> **Provided entries**:
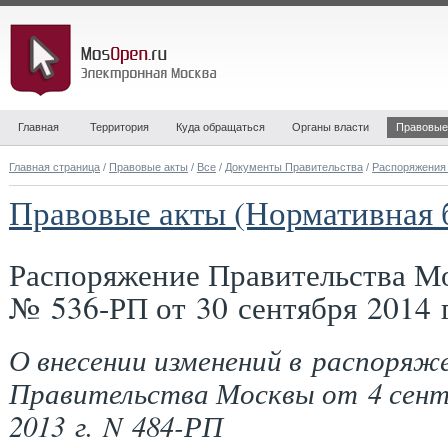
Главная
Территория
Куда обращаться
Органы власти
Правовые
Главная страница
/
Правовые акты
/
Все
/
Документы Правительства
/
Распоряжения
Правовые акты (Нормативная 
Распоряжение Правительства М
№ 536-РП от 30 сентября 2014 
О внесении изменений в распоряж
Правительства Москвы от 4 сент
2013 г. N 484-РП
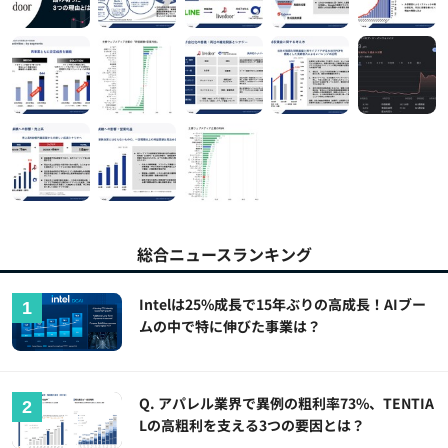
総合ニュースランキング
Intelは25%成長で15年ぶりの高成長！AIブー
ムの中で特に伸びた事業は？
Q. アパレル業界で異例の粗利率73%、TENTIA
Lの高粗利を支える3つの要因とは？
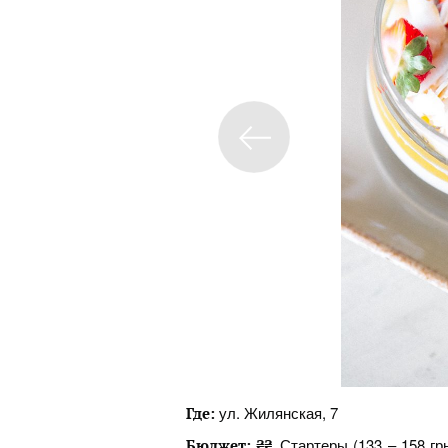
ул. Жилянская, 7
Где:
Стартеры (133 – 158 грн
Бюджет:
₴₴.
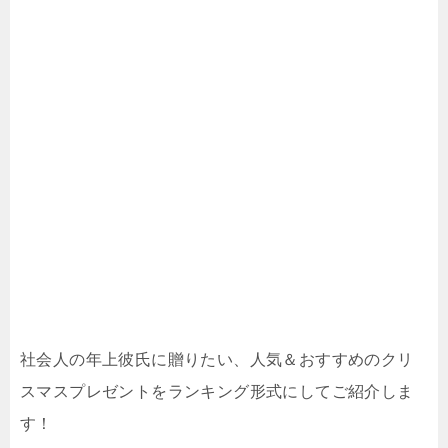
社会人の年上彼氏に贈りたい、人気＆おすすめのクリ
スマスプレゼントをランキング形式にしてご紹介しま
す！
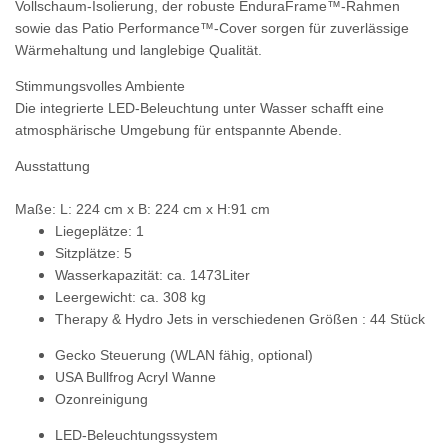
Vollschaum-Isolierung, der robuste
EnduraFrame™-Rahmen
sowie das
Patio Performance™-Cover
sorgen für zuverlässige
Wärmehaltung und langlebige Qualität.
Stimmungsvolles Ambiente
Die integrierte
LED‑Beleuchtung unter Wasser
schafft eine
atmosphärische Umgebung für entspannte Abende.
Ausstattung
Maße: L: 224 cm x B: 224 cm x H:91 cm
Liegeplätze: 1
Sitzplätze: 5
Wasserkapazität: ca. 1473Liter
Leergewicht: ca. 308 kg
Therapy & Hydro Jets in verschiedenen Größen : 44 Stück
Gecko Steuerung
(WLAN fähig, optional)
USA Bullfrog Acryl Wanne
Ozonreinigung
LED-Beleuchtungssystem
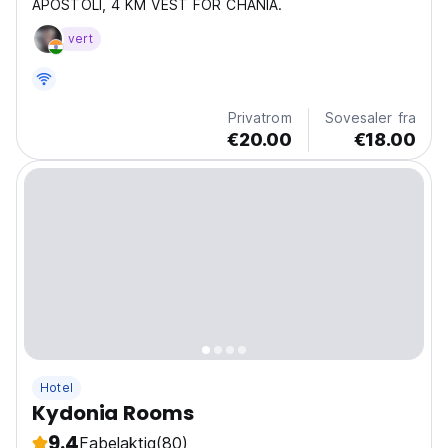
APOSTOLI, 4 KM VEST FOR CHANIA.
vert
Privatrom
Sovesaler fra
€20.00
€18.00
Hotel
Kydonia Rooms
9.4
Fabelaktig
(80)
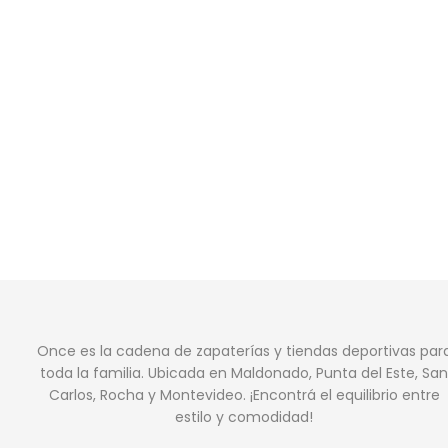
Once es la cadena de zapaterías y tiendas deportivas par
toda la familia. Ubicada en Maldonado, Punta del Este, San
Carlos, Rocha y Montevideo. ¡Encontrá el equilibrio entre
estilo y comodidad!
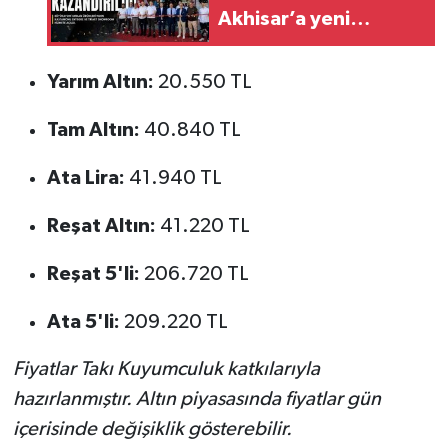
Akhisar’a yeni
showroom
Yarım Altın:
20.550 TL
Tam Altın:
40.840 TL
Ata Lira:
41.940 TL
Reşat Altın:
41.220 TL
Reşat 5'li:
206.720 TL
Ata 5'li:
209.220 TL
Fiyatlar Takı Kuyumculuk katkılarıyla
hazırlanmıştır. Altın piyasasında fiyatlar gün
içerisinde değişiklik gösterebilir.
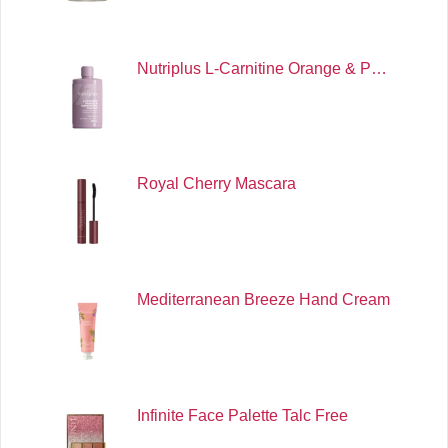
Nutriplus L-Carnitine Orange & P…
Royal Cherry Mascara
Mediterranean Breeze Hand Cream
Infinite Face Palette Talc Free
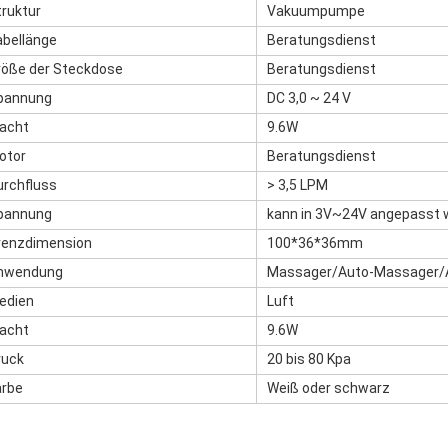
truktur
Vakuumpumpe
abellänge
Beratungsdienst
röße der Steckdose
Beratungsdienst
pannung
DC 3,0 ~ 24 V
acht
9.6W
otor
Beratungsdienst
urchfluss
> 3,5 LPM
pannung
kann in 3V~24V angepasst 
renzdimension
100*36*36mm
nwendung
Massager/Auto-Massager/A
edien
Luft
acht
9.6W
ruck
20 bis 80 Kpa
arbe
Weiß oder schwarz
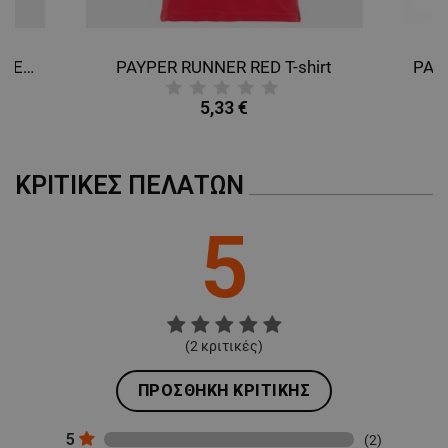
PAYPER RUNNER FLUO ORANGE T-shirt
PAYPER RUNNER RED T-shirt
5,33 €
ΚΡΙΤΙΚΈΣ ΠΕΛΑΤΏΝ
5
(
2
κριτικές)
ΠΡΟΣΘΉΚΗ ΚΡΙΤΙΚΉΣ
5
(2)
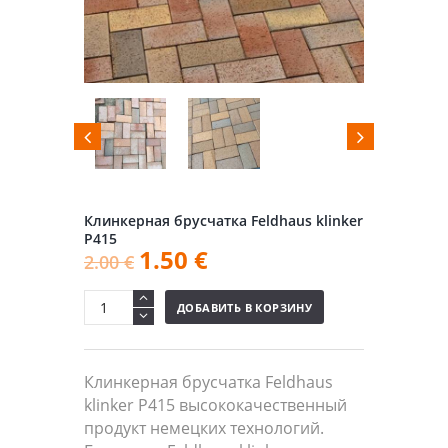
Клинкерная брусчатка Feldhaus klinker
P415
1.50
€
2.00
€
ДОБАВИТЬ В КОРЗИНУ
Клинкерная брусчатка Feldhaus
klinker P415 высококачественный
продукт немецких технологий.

==

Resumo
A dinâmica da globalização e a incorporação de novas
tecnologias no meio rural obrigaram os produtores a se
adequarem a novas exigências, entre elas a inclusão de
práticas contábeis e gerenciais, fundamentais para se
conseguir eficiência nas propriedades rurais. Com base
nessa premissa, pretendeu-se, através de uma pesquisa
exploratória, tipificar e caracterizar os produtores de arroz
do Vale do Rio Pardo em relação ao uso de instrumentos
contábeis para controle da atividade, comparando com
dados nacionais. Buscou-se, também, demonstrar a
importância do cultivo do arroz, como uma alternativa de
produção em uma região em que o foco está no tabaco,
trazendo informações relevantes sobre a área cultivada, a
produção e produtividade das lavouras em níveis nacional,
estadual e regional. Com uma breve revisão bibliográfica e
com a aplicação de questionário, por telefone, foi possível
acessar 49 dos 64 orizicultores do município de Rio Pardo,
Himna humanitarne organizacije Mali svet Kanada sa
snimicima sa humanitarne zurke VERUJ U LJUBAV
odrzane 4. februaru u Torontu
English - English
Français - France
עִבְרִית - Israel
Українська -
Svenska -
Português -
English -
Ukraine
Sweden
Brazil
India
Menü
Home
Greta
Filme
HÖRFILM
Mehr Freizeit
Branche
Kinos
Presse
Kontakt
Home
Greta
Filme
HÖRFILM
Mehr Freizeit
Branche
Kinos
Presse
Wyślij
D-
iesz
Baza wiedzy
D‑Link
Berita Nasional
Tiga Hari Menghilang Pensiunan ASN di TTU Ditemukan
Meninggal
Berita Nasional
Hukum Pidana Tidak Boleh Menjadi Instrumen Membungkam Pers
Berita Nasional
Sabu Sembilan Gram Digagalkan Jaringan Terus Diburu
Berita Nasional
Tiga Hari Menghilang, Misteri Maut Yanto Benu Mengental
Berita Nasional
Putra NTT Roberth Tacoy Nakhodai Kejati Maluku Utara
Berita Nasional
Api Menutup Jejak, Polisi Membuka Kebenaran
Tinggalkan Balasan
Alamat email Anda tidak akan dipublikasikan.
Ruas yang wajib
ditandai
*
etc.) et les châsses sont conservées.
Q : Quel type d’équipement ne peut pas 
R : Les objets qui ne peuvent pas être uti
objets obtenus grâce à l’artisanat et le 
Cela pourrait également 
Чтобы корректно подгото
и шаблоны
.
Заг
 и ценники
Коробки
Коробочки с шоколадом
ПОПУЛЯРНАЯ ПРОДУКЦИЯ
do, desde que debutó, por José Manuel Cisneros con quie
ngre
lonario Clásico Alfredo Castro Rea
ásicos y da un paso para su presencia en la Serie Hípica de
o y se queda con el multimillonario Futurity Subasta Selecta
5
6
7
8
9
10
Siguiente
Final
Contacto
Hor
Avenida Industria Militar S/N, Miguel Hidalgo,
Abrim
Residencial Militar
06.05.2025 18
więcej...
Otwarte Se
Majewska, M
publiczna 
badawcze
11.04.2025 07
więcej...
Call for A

> **The task**:
Copy each line of the listing that contains "Feldhaus".

> **Response for this exercise**:
Клинкерная брусчатка Feldhaus klinker
Клинкерная брусчатка Feldhaus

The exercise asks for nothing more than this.